## Фрагмент документа

——

Изучение «Нового летописца» было положено обстоятельным исследованием С.Ф. Платонова, посвящённым рассмотрению повестей и сказаний XVII века о «Смутном времени». В дальнейшем к тексту памятника обращались Л.В. Черепнин, E.H. Кушева, М.Н. Тихомиров, Б.М. Клосс, В.И. Корецкий, И.А. Жарков, В.Д. Назаров, Я.Г. Солодкин, Р.Г. Скрынников, И.С. Ломоновский, В.Г. Бовина и некоторые другие исследователи в связи с изучением важнейших исторических процессов конца XVI - начала XVII вв. и официальной концепции «Смуты», складывающейся в это время в ряде исторических повествований. В работах современных исследователей рассматривается целый комплекс проблем, связанных с изучением различных редакций «Нового летописца». Одним из дискуссионных в настоящее время оказывается вопрос об атрибуции текста официального «Летописца» первоначального состава и последующих его редакций, о степени причастности патриарха Филарета к составлению рассматриваемого сочинения. В научной литературе, посвященной изучению текста «Нового летописца», наблюдаются, кроме того, существенные расхождения и по вопросу о повествовательных источниках памятника, соотношении его различных списков и редакций, происхождении и времени их составления.

При изучении позднего русского летописания необходимо учитывать два важнейших обстоятельства. Во-первых, как отмечал Л.В. Черепнин, «эти летописные своды интересны как историографические опыты, представляющие собой переходную ступень в развитии русской исторической науки от «Степенной Книги» XVI в. к трудам первых представителей дворянской историографии XVIII в. (Татищев и его школа)» [Черепнин, 1945, с. 81]. Во-вторых, русское летописание XVII в., как отмечают многие современные исследователи (В.Г. Бовина, Я.Г. Солодкин), еще недостаточно изучено как особое историческое и культурное явление. Однако гораздо в меньшей степени Летописцы XVII века изучались с точки зрения литературной. Поздние летописные своды отличаются от

древних летописей целым рядом особенностей. Уже С.Ф. Платонов отмечал, что «Новый летописец» создавался трудом одного автора, тогда как традиционная летопись, представлявшая собой свод, слагалась усилиями нескольких поколений летописцев. В «Новом летописце» уже невозможно выделить древнейшее летописное «ядро» от позднейших напластований. Памятник был составлен в сравнительно небольшой промежуток времени и по преимуществу использовал современные ему документальные и литературные источники. По мнению В.Г. Вовиной, «для Нового летописца и других позднейших летописных сочинений характерно пренебрежение к точности фактической стороны повествования» [Бовина, 1990, с. 37], так как для авторов важен уже не сам исторический факт, а некая основная идея, которую составитель или составители летописи стараются выразить в своем сочинении.

——

## Исходные материалы
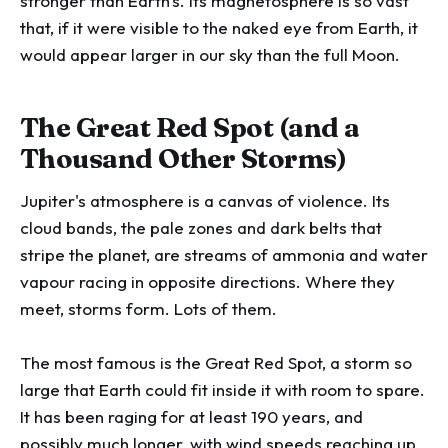
stronger than Earth's. Its magnetosphere is so vast
that, if it were visible to the naked eye from Earth, it
would appear larger in our sky than the full Moon.
The Great Red Spot (and a
Thousand Other Storms)
Jupiter's atmosphere is a canvas of violence. Its
cloud bands, the pale zones and dark belts that
stripe the planet, are streams of ammonia and water
vapour racing in opposite directions. Where they
meet, storms form. Lots of them.
The most famous is the Great Red Spot, a storm so
large that Earth could fit inside it with room to spare.
It has been raging for at least 190 years, and
possibly much longer, with wind speeds reaching up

——

## О задании
Верните без изменений отрывок из текста о «Новом летописце» между словами «древних летописей целым» и «в своем сочинении.» включительно.

## Результат упражнения
древних летописей целым рядом особенностей. Уже С.Ф. Платонов отмечал, что «Новый летописец» создавался трудом одного автора, тогда как традиционная летопись, представлявшая собой свод, слагалась усилиями нескольких поколений летописцев. В «Новом летописце» уже невозможно выделить древнейшее летописное «ядро» от позднейших напластований. Памятник был составлен в сравнительно небольшой промежуток времени и по преимуществу использовал современные ему документальные и литературные источники. По мнению В.Г. Вовиной, «для Нового летописца и других позднейших летописных сочинений характерно пренебрежение к точности фактической стороны повествования» [Бовина, 1990, с. 37], так как для авторов важен уже не сам исторический факт, а некая основная идея, которую составитель или составители летописи стараются выразить в своем сочинении.